Anonymous Messaging via DHTs Doesn't Work

Everything turns into bitmessage

I ran across discussion of chitchatter on HN and felt an obligation to write up an unpublished "Negative Result" from my misspent PhD days working on optimizations for Distributed Hash Tables.

First note that this isn't an attack piece on the authors of chitchatter or similar chat-on-dht tools. Webtorrent makes this sort of thing relatively easy to do now (you had to run a kademlia client before this). It is a breakdown of why almost any method that actually leverages the DHT by definition can't be anonymous.

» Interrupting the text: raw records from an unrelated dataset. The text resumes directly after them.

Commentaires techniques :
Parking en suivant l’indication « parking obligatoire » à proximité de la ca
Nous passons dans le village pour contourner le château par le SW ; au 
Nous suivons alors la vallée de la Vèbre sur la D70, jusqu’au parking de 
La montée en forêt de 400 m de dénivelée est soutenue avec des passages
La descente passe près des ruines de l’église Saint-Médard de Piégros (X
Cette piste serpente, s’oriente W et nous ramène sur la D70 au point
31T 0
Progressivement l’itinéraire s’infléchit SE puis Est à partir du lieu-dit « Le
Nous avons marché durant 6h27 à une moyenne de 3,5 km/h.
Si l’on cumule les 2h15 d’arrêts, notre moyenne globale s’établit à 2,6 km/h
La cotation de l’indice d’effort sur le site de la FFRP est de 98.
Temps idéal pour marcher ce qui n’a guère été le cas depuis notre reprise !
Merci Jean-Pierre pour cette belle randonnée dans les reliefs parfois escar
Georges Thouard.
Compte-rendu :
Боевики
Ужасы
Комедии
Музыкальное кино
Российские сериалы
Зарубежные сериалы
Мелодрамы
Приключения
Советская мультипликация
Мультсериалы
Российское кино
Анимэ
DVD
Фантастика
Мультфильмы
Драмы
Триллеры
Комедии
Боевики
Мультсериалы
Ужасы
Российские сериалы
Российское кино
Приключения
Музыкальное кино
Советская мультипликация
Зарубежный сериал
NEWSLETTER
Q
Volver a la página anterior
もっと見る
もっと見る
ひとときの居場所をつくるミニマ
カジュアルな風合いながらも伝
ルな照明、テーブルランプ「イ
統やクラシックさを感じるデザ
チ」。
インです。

Note that "Anonymous Messaging '' is solved (it could stand for a re-design, but principles are settled) in bitmessage. I don't actually recommend folks use that software, but the basic principle of it is:

I want to minimize information gain about the destination of my messages over time

The bitmessage system achieves this by sending all messages to all participants. This only reveals the information that the intended recipient will use bit-message at some point in the future.

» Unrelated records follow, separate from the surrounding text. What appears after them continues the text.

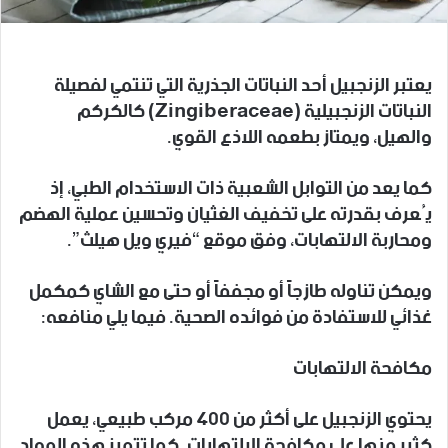
يعتبر الزنجبيل أحد النباتات الجذرية التي تنتمي لفصيلة
النباتات الزنجبيلية (Zingiberaceae) كالكركم
والهيل، ويمتاز بطعمه اللاذع القوي.
كما يعد من التوابل الشعبية ذات الاستخدام الطبي، إذ
يُعرف بقدرته على تخفيف الغثيان وتحسين عملية الهضم
ومحاربة الالتهابات، وفق موقع “فيري ويل هيلث”.
ويمكن تناوله طازجاً أو مجففاً أو حتى مع الشاي كمكمل
غذائي للاستفادة من فوائده الصحية. فيما يلي منافعه:
مكافحة الالتهابات
يحتوي الزنجبيل على أكثر من 400 مركب طبيعي، يعمل
كثير منها على مكافحة الالتهابات. كما تتميز هذه المواد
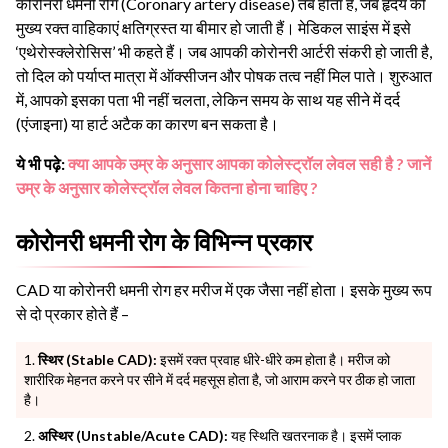
कोरोनरी धमनी रोग (Coronary artery disease) तब होता है, जब हृदय की
मुख्य रक्त वाहिकाएं क्षतिग्रस्त या बीमार हो जाती हैं। मेडिकल साइंस में इसे
‘एथेरोस्क्लेरोसिस’ भी कहते हैं। जब आपकी कोरोनरी आर्टरी संकरी हो जाती है,
तो दिल को पर्याप्त मात्रा में ऑक्सीजन और पोषक तत्व नहीं मिल पाते। शुरुआत
में, आपको इसका पता भी नहीं चलता, लेकिन समय के साथ यह सीने में दर्द
(एंजाइना) या हार्ट अटैक का कारण बन सकता है।
ये भी पढ़े:
क्या आपके उम्र के अनुसार आपका कोलेस्ट्रॉल लेवल सही है ? जानें
उम्र के अनुसार कोलेस्ट्रॉल लेवल कितना होना चाहिए ?
कोरोनरी धमनी रोग के विभिन्न प्रकार
CAD या कोरोनरी धमनी रोग हर मरीज में एक जैसा नहीं होता। इसके मुख्य रूप
से दो प्रकार होते हैं –
स्थिर (Stable CAD):
इसमें रक्त प्रवाह धीरे-धीरे कम होता है। मरीज को
शारीरिक मेहनत करने पर सीने में दर्द महसूस होता है, जो आराम करने पर ठीक हो जाता
है।
अस्थिर (Unstable/Acute CAD):
यह स्थिति खतरनाक है। इसमें प्लाक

A "meet on the dht" model of anonymity only works when the nodes serving that DHT are not tracking your requests. This leads to a core property of highly successful p2p systems: "Make sure the most effective way to spy on your system is to support it". DHTs and TOR leverage this feature. The primary means of spying (or even attack/DOS) is to provide nodes that at least seem to be "good citizens". So to "de-anonymize" a user of chitchatter or a similar app, one needs to host the dht node they are sharing. Then an attacker can at best know when (and how large) messages are sent to a group. By default the infrastructure of WebTorrent supports scraping, so records are effectively public. A malicious node can effectively choose any hash it wants when joining the DHT (yes you can make it arbitrarily hard via proof of work but that doesn't buy much without breaking nonmalicious use cases) and so can ensure it is the primary "meet in the middle" server for any given hash.

WebRTC servers are even worse, because they can MITM attack any connections. Even if it can't read messages, it can gain total knowledge of what messages are sent (along with origin and destination) by providing bogus NAT-busting and acting as a fallback intermediary.

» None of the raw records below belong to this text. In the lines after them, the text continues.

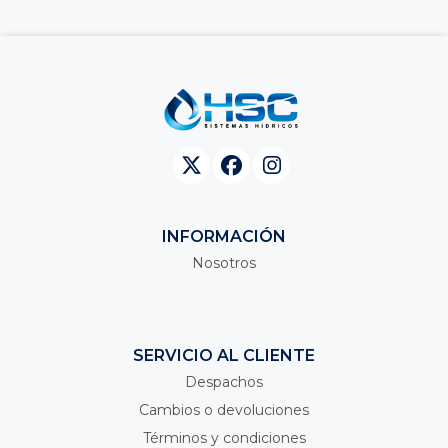
INFORMACIÓN
Nosotros
SERVICIO AL CLIENTE
Despachos
Cambios o devoluciones
Términos y condiciones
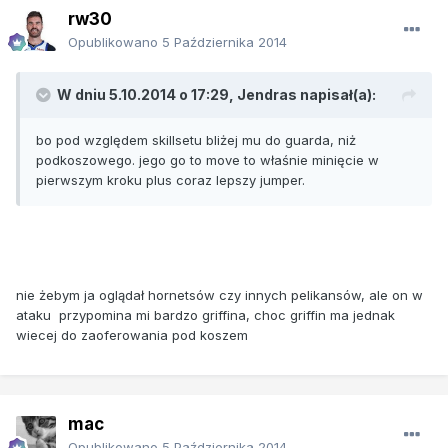
rw30
Opublikowano
5 Października 2014
W dniu 5.10.2014 o 17:29, Jendras napisał(a):
bo pod względem skillsetu bliżej mu do guarda, niż
podkoszowego. jego go to move to właśnie minięcie w
pierwszym kroku plus coraz lepszy jumper.
nie żebym ja oglądał hornetsów czy innych pelikansów, ale on w
ataku przypomina mi bardzo griffina, choc griffin ma jednak
wiecej do zaoferowania pod koszem
mac
Opublikowano
5 Października 2014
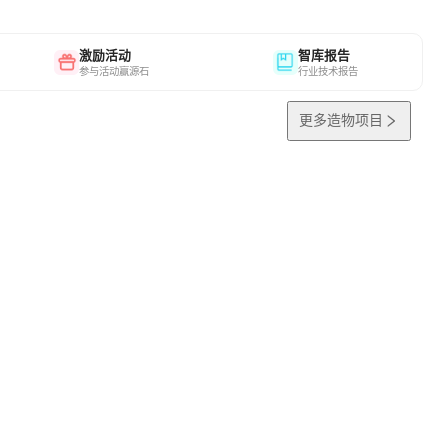
激励活动
智库报告
参与活动赢源石
行业技术报告
更多造物项目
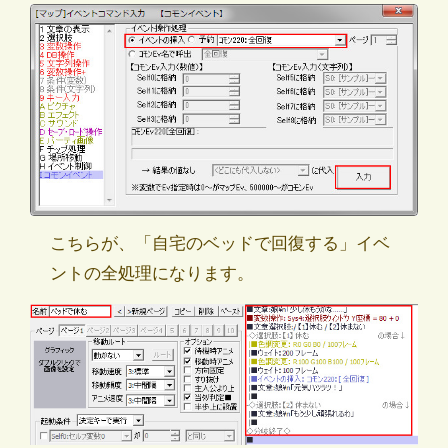
こちらが、「自宅のベッドで回復する」イベ
ントの全処理になります。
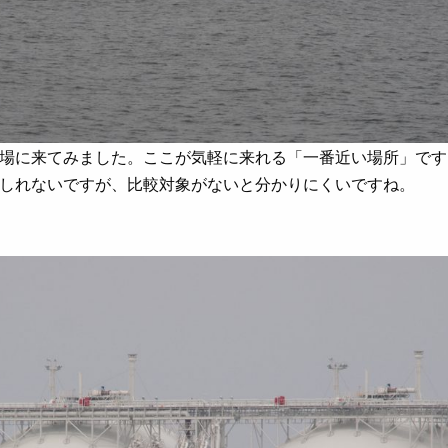
場に来てみました。ここが気軽に来れる「一番近い場所」です
しれないですが、比較対象がないと分かりにくいですね。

"But I can do something clever with changing our meet-in-the-middle hash over time to prevent attackers from knowing where to look". This is a good idea (that I chased for a while) but the solution degrades into "I'll send messages to X% of the addresses on the DHT and mask our meet-in-the-middle in obfuscating traffic". This DOES WORK, until your chat app actually gets popular and regular piracy traffic ceases to obfuscate your chat messages. If you want to scale independently of web-piracy, your system degrades into bitmessage or tor as you increase redundancy of messaging to obfuscate sender and recipient.

A motivated attacker can still probably sybil and eclipse an entire DHT trivially if they want. The reason this doesn't happen often in the wild (or if it does, they don't disrupt things) isn't because these systems are resistant to it, it is because there isn't a motivation to break the system when it provides such a potent surveillance device while functioning as intended. Things like I know what you download are obvious applications of this.

It is worth reiterating, because it basically dooms anonymity in p2p systems. All successful p2p systems are those that provide effective surveillance in exchange for being supported by malicious nodes. Sybil/Eclipse attack vulnerability is a feature to ensure plentiful nodes.